Essentially, Sam decides to investigate the botched takedown herself in order to clear her name, as she cannot tell who to trust among her police colleagues and the Internal Affairs department, who are supposedly getting to the bottom of what happened. Sam’s task is complicated because of her feelings for a fellow officer, as well as her feelings for her dead ex-partner. She becomes involved in rounds of alcoholic binges (she often buys take-out food but is usually distracted before she can eat it), then visits the widow and, later, another woman who is part of a love-triangle which includes Sam. Inbetween the bars and inconclusive encounters, she gets embroiled in an occasional subplot that turns into a red herring.
Of course, Sam’s initial work to track down the drug dealer and his snitch messes up the official investigation, bringing down even more suspicion onto her as well as making her hopes of rehabilitation fade. After what seems like an awful lot of Sam’s emotional agonising over police colleagues and witnesses alike, the book picks up towards the end as she finally (after several backs and forths) realises who she trusts and who she doesn’t, and attempts to outwit everybody in order to get her beloved job back.
This novel has much going for it: the setting is very well realised and the author seems to know a great deal about the police and police work. Sam is a potentially interesting character from what we are told of her back story, but she is far too boring in that she is constantly upset about some man or other, and her impulsive, outspoken and aggressive behaviour is pretty hard to identify or sympathise with on several occasions. As the book pans out, she does find some fairly damning evidence in her favour, but chooses not to call it in. There are lots of incidents like this that draw out Sam’s exile before the various plot elements begin to come together, but I think many of them have the effect of slowing down the pace too much by their circular nature, rather than increasing the tension or providing more clues for the reader to work on.
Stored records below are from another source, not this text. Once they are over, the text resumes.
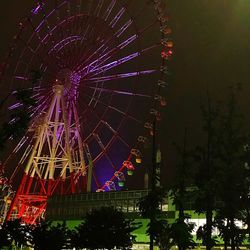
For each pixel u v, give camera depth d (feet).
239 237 115.85
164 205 207.51
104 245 98.32
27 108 61.93
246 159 117.60
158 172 123.65
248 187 116.47
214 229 135.33
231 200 115.24
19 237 56.34
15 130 59.06
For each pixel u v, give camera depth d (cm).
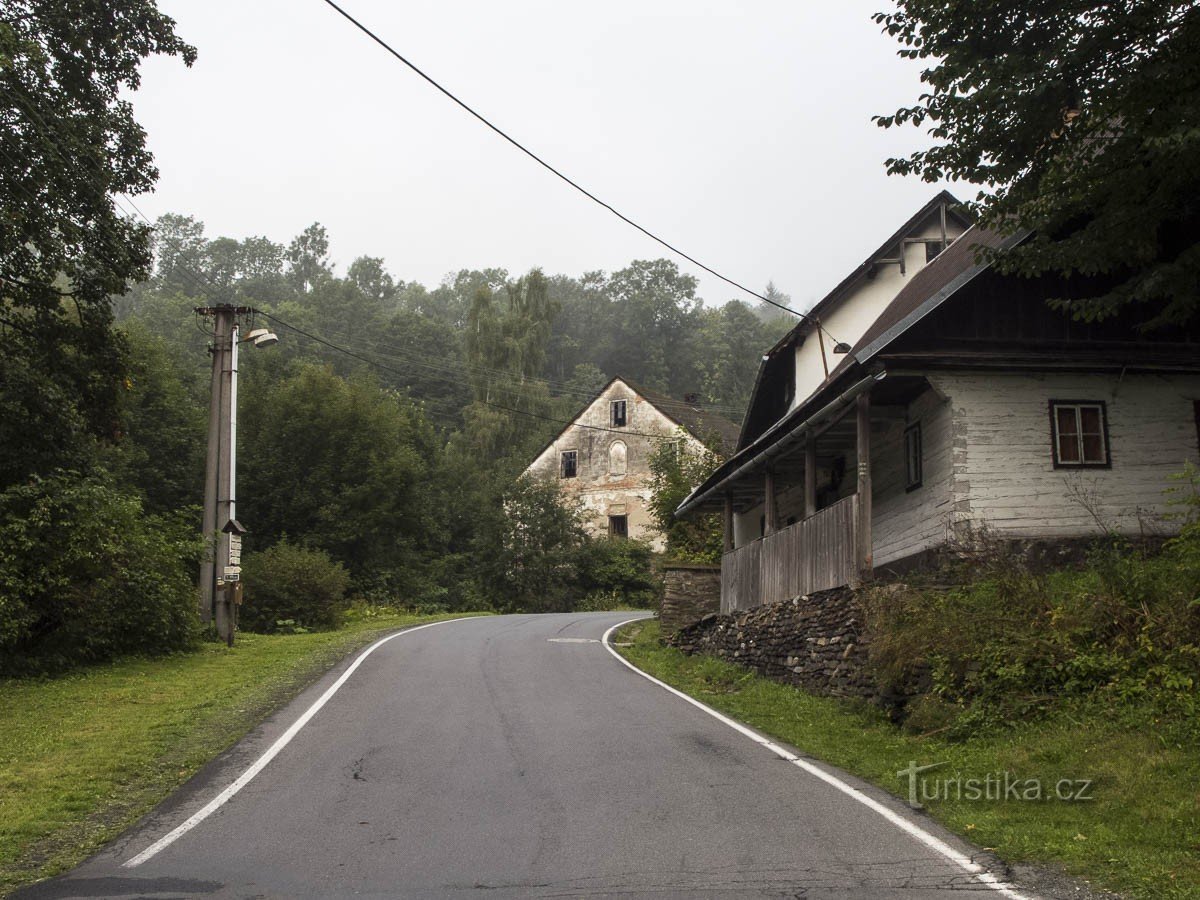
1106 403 1578
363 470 4647
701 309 9838
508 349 6334
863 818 797
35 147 1812
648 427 5516
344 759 1044
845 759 1042
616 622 3134
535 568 4966
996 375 1559
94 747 1123
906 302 2084
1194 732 896
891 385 1600
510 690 1563
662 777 953
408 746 1111
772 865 670
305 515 4569
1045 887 627
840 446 1989
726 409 7569
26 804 881
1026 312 1562
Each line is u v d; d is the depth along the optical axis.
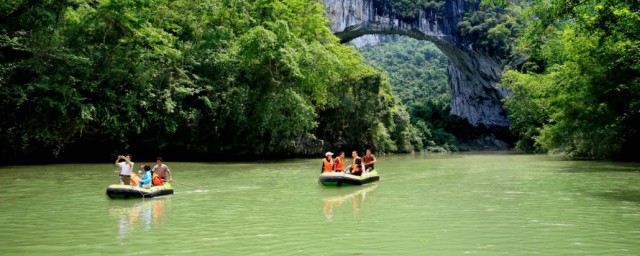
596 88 22.72
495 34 63.31
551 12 17.42
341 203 9.78
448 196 10.91
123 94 22.59
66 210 8.80
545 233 6.75
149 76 22.86
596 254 5.60
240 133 27.08
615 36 17.17
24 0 19.80
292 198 10.59
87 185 12.66
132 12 22.00
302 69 27.56
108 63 22.05
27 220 7.78
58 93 19.62
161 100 23.11
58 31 20.80
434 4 67.94
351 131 41.78
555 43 25.34
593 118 23.80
I am not sure if I’ll read more in the series: it depends on whether Sam ups the quotient of investigations in future, and acquires more self-knowledge and maturity, hence lowering her amount of inner vacillation about her love life with a cast of identikit males which can only be of limited interest to anyone other than her, including the reader. The book has strong potential and could develop as a series into a police-perspective counterpart to Sara Paretsky‘s V. I. Warshawski novels: one could imagine Sam and V. I. meeting as they certainly share not only some character elements but also a particular perspective of their joint city. But on the evidence of this first novel, there is a little way to go.
Quite a lot of this book reminded me of one I read early last year, Blood Sunset by Jarad Henry.
I purchased my copy of this book, which won the Edgar award for best first novel in 2006.